- Zu bearbeiten:
**a.** Geben Sie den Absatz des Ausgangstexts, der mit „In einer weiteren Demonstrationsanlage“ beginnt, in kürzerer Form wieder und behalten Sie dabei seine wichtigsten Fakten bei.
**b.** Führen Sie den Ausgangstext über die Uferfiltration in Indien im Anschluss an seinen letzten Satz fort.

- Ausgangstext:
Demonstrationsanlagen mit begleitender Forschung

Als Teil des Verbundprojekts wird in Demonstrationsanlagen an vier indischen Flüssen Uferfiltrat gewonnen. Das Wasser wird untersucht und so das Reinigungspotential der Uferfiltration demonstriert. Das Monitoring sichert nicht nur die Qualität des gewonnenen Trink- und Brauchwassers, es vermittelt den Beteiligten in Indien zugleich praktisches Wissen über die Handhabung der Technik vor Ort.
 

Der Bau eines Uferfiltrationsbrunnens wird gestartet

Bau eines Uferfiltrationsbrunnens

HTWD

In einer weiteren Demonstrationsanlage werden bepflanzte Bodenfilter eingesetzt, um Abwasser zu reinigen. Diese Technik – umgangssprachlich oft auch als „Pflanzenkläranlage“ bezeichnet – eignet sich sehr gut zur dezentralen Reinigung von Wasser vor allem im ländlichen Bereich. In Indien haben sich bepflanzte Bodenfilter bewährt und können helfen, die stetig zunehmenden Abwassermengen der dynamisch wachsenden Bevölkerung zu bewältigen. Der Betrieb der Anlage wird wissenschaftlich begleitet. Außerdem dient die Anlage als Anschauungsobjekt für interessierte Kommunen und Wasserversorger.

Einer der Schwerpunkte des Netzwerkes ist es, Ingenieurinnen und Ingenieure von indischen Wasserversorgungsunternehmen mit dem Einsatz der beiden Verfahren vertraut zu machen und praktisch weiterzubilden.

Rahmenbedingungen festlegen und einen Masterplan vorbereiten

Ein wichtiger Meilenstein des Verbundvorhabens ist es, innerhalb des Netzwerkes die notwendigen Rahmenbedingungen für einen sinnvollen Einsatz der Uferfiltration herauszuarbeiten. Nicht an allen Uferbereichen von Flüssen ist diese Methode geeignet. So sollten zum Beispiel Entnahmebrunnen nicht zu nah an der Mündung von Flüssen ins Meer angelegt werden. Bei Flut vermischen sich im Mündungsbereich das salzige Meerwasser und das Flusswasser. Wenn in diesem Bereich Uferfiltrat gewonnen wird, ist nicht nur das gewonnene Wasser zu salzig, um es verwenden zu können, sondern es wird auch mehr salziges Wasser in den Untergrund gelangen und das Grundwasser beeinträchtigen.

- Vorliegende Einträge:
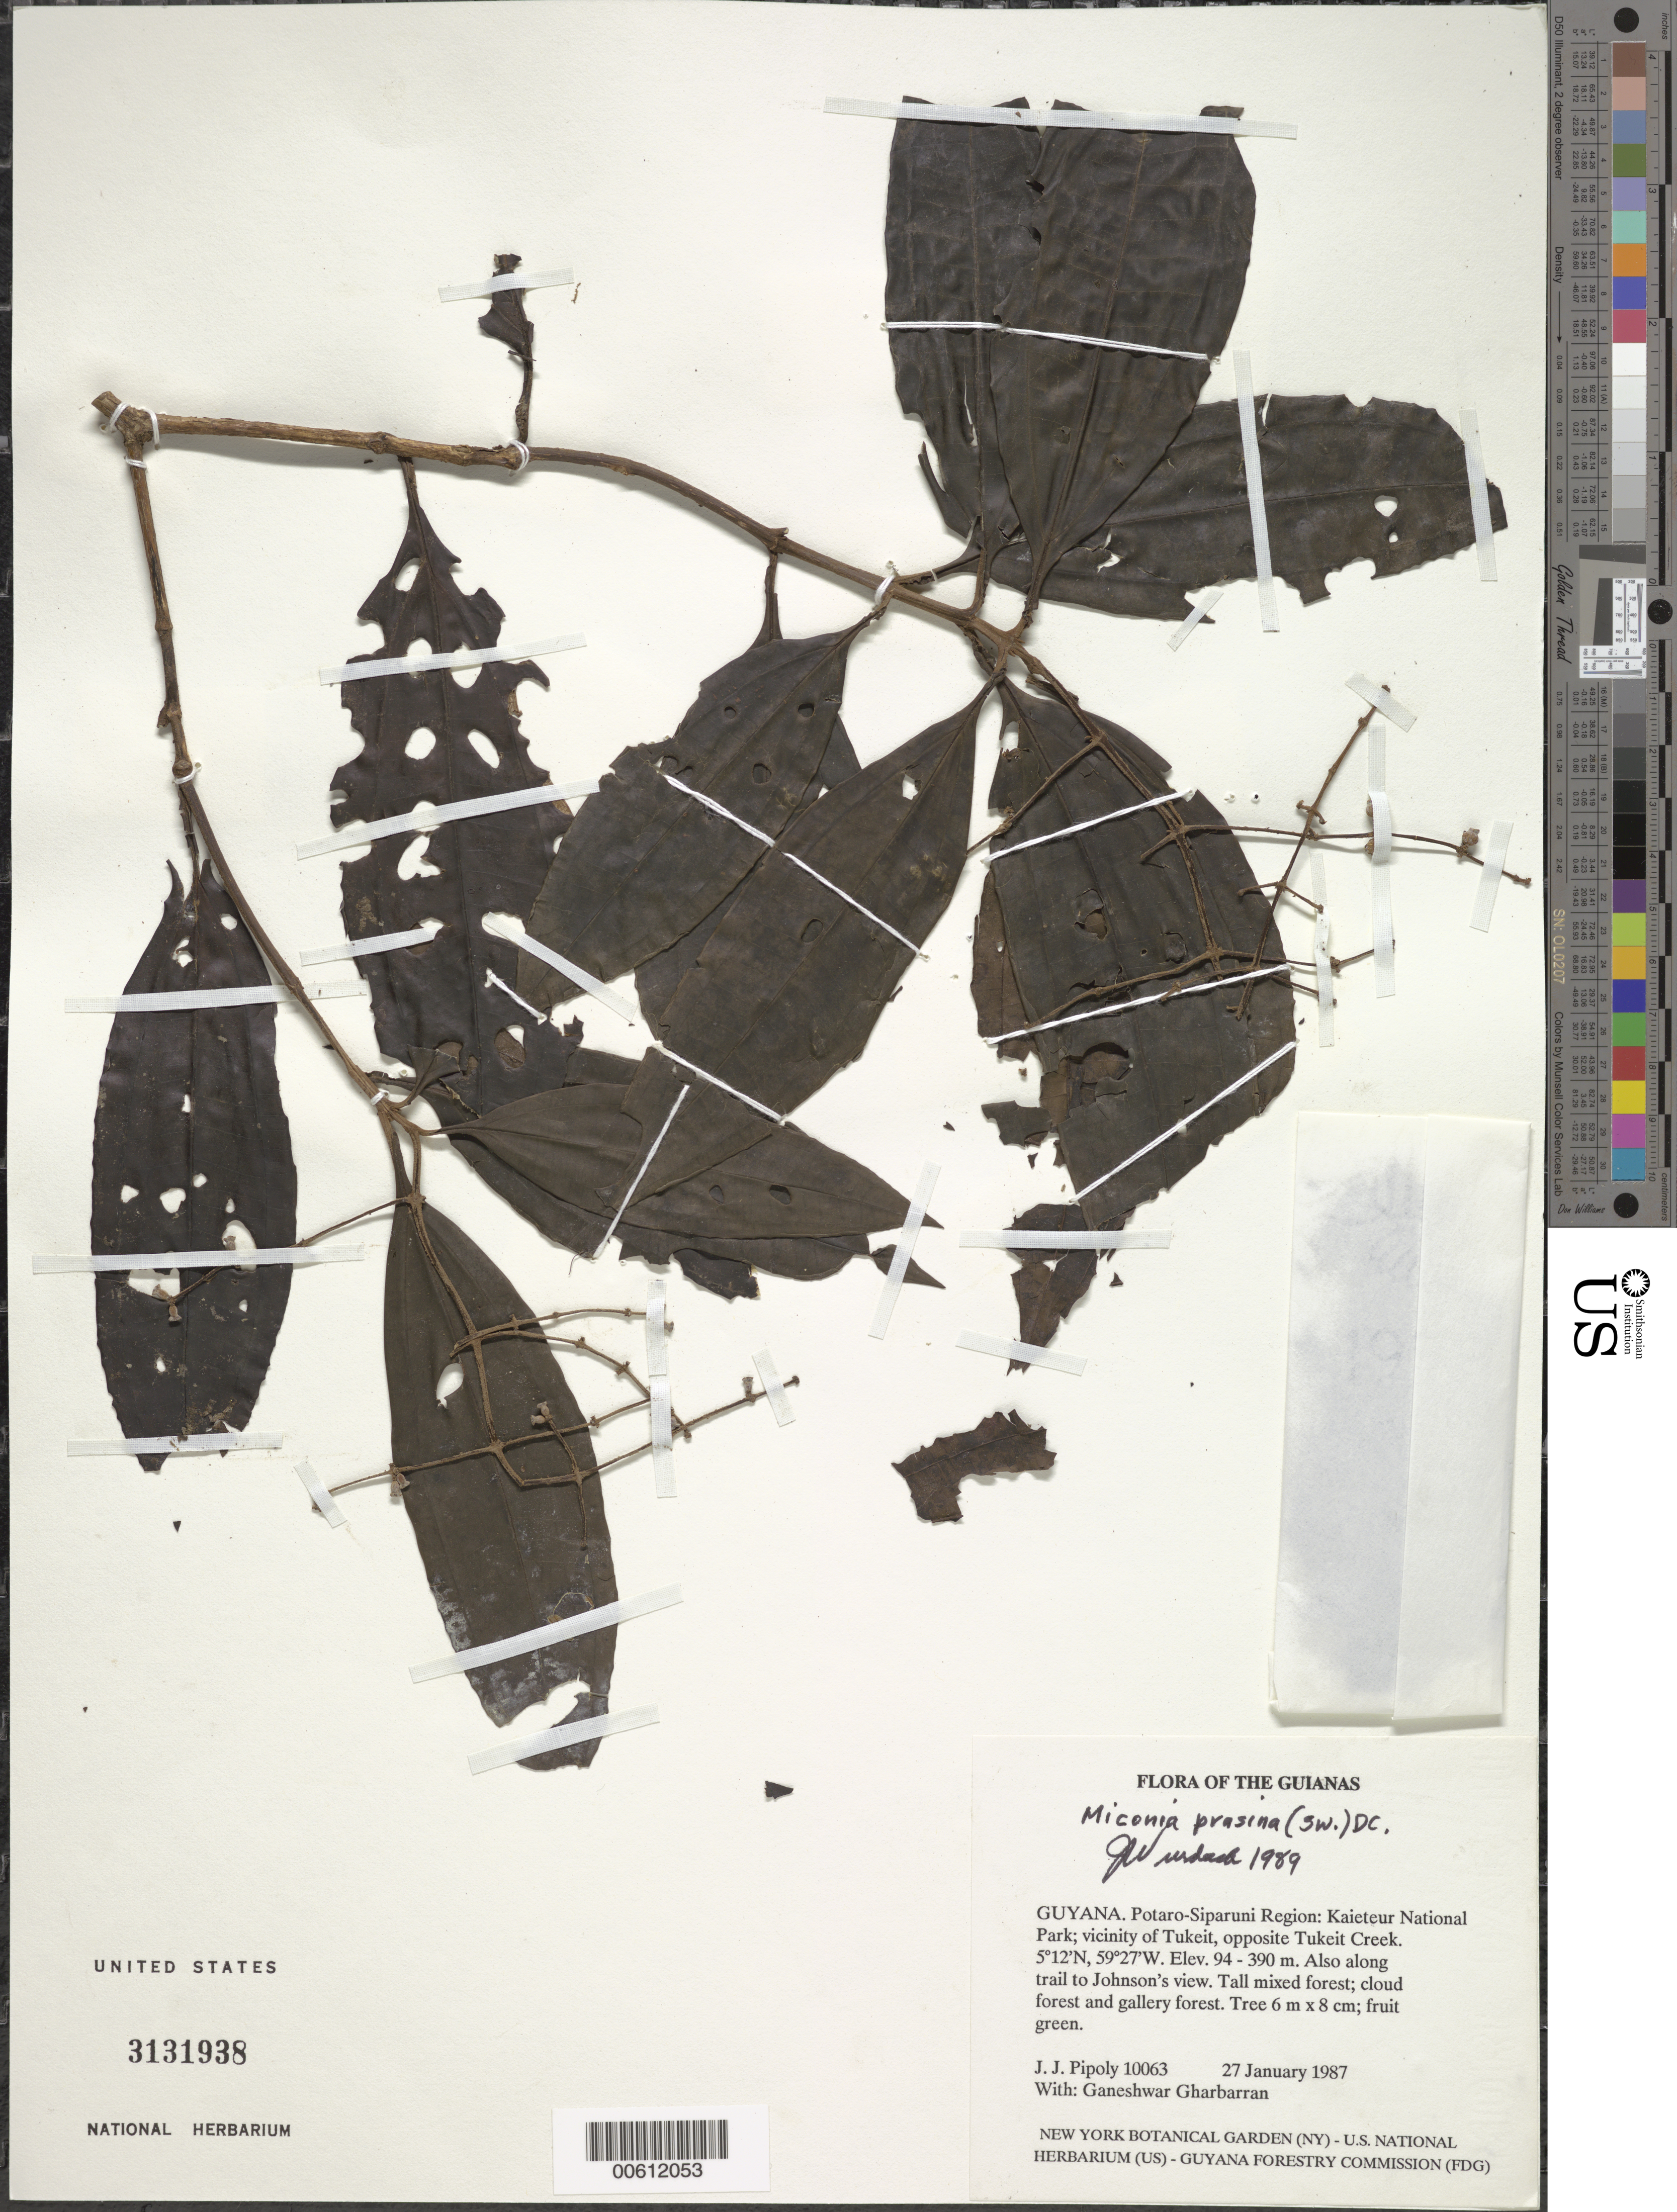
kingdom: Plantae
--
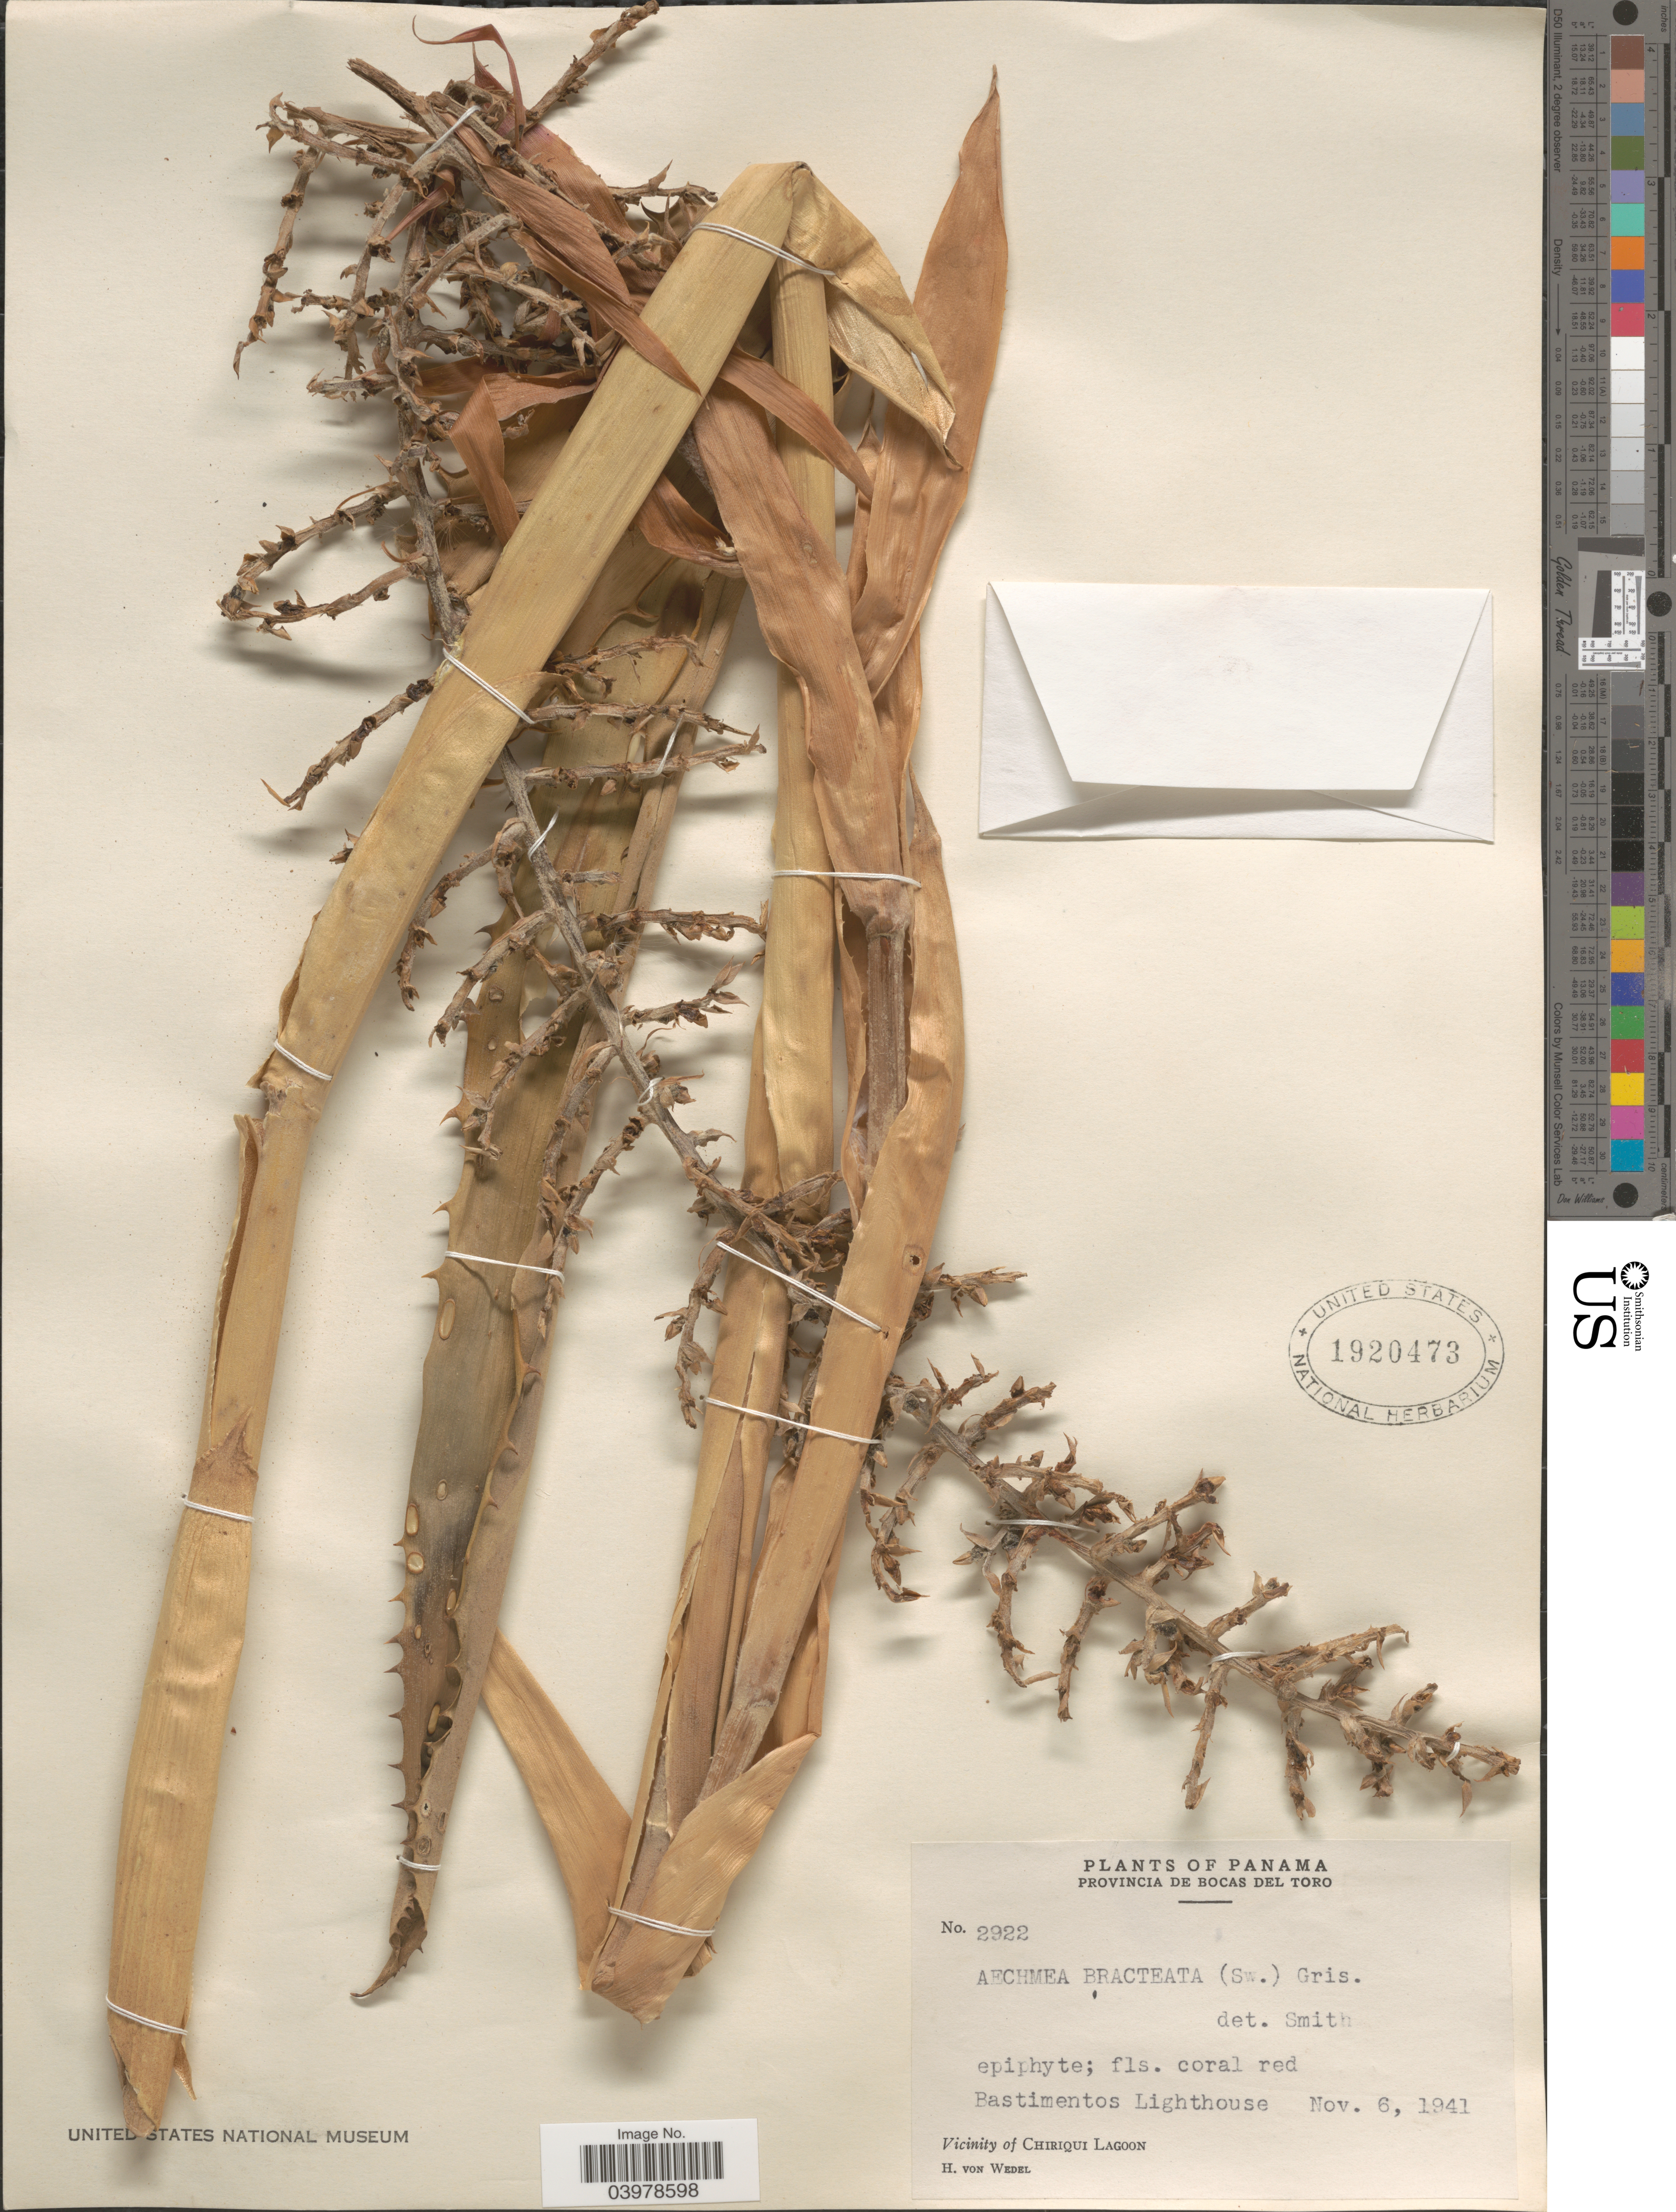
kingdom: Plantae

- Lösungen der Übung:
**a.** In einer weiteren Demonstrationsanlage reinigen bepflanzte Bodenfilter, oft „Pflanzenkläranlage“ genannt, Abwasser. Die Technik eignet sich sehr gut zur dezentralen Wasserreinigung, vor allem auf dem Land. In Indien hat sie sich bewährt und kann helfen, die wachsenden Abwassermengen der zunehmenden Bevölkerung zu bewältigen. Der Betrieb wird wissenschaftlich begleitet, und die Anlage dient interessierten Kommunen und Wasserversorgern als Anschauungsobjekt.

**b.**
Darüber hinaus geht es darum, gemeinsam mit den beteiligten Institutionen Richtlinien zum Einsatz der Uferfiltration und von bepflanzten Bodenfiltern in Indien weiterzuentwickeln. Diese Richtlinien sollen als Basis für Entscheidungen der Politik dienen und in der Verwaltung helfen, den Einsatz der Techniken zu begleiten.

Innerhalb des Netzwerks arbeiten die praktisch Tätigen und die Forschenden der beteiligten Institutionen gemeinsam an einem wissenschaftlichen Masterplan für den Einsatz der Uferfiltration. Dieser Masterplan wird mit den Forschungseinrichtungen des indischen Ministeriums für Wasserressourcen gemeinsam erarbeitet. Ziel ist, bis 2030 bis zu 5% der Trinkwasserversorgung durch Uferfiltration zu realisieren.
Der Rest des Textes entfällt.